Is it possible to say anything new about Christmas? Probably not. But each year brings a new emphasis to each of us, and the retelling of the old story strikes a responsive chord in us that we have never discovered before now. Perhaps you feel like "Orphan Annie" did last Sunday when she said "It's nothing you can put your finger on; it's just a sort of fever or something that seems to hit everybody, everywhere, this time of year". Or just as possibly you may have some orthodox convictions which define your feelings quite explicitly, and give you great personal satisfactions.
At times I wish I belonged to the latter class. But convictions are elusive for those not gifted with resignation. So I am forever looking for the common middle ground, when intelligent people form into groups and observe one event and see as many different pictures as there are groups. When I studied fractions we sought the Greatest Common Denominator (perhaps they call it something else now); but the object was to manipulate the Joneses and Browns until they all looked like Smiths, and then we could do something with them.
Now I much prefer orthodoxy to Annie. She is just plain pish-posh. And orthodoxy does really get somewhere. This isn't a quarrel with orthodoxy, for I have the greatest admiration for any strong faith.
As I said before, I'm not one of those lucky folks who have found the final answers; so I'm forced to apply the G. C. D. method to the diversified observations of my more fortunate brethern in order to attain some personal satisfactions from our great world-wide institution of Christmas.
There is something to be said for Annie too. She has caught the spirit of giving; her instincts are sound: but I blame her for not thinking things through. Why is it so difficult for such a large percentage of us to realize the everlasting truth of the gift benefitting the giver? It is the simplest proposition in the world to prove, yet you and I spend half our time trying to prove the contrary; and half the people in the world, not to mention Hamilton, go to their graves without even trying it.
Well, Christmas is almost synonymous with generosity then. I think we can all agree with that. But what kind of generosity? Ah, there's the rub! Be perfectly frank with yourself, and see if you can name say five gifts or greetings which you have sent this year which were not inspired by the thought of similar remembrances coming to you. And how much of this has been just plain drudgery to you? Now don't feel offended: I'm a worse offender than you.
One of the most difficult problems of the generous rich, judging from what I have read, is the enormous amount of forethought required in their giving to avoid unworthy use of their beneficence.
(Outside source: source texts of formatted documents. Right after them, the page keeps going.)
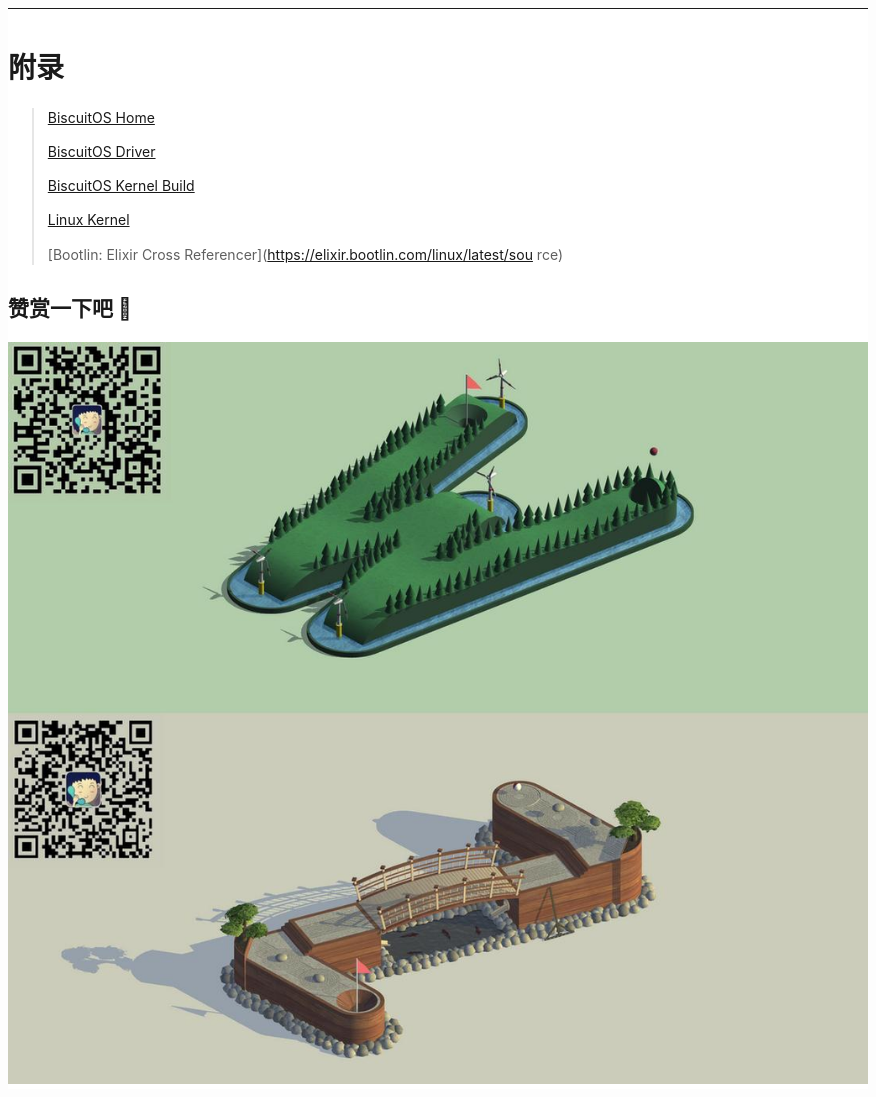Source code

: -----------------------------------------------

# <span id="附录">附录</span>

> [BiscuitOS Home](https://biscuitos.github.io/)
>
> [BiscuitOS Driver](https://biscuitos.github.io/blog/BiscuitOS_Catalogue/)
>
> [BiscuitOS Kernel Build](https://biscuitos.github.io/blog/Kernel_Build/)
>
> [Linux Kernel](https://www.kernel.org/)
>
> [Bootlin: Elixir Cross Referencer](https://elixir.bootlin.com/linux/latest/sou
rce)

## 赞赏一下吧 🙂

![MMU](/assets/PDB/BiscuitOS/kernel/HAB000036.jpg)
Undoubtedly that is a practical necessity. Great good has come by these means which could not be accomplished by any other means. But I cannot conceive of any great satisfaction coming to the donor under these circumstances; it must be a nightmare of worry. An essential quality of the spirit of Christmas is lacking in wholesale impersonal giving. It must be personal; at least in your imagination.
Another essential quality is uncalculating generosity. This implies the service of self without self as an objective. We see notable examples of such people wherever we go, and jocularly remark "Their reward will be in Heaven". But the plain truth is there is a reward here and now for those who give without thought of reward, and are embarrassed by a mere "Thank you". Secret good deeds are the best insurance to being good company to oneself.
The G. C. D. boils down to the simple ideal of Peace and Good-will. Simple, yet packed full of the greatest opportunity for truth, beauty, and goodness the world has ever known.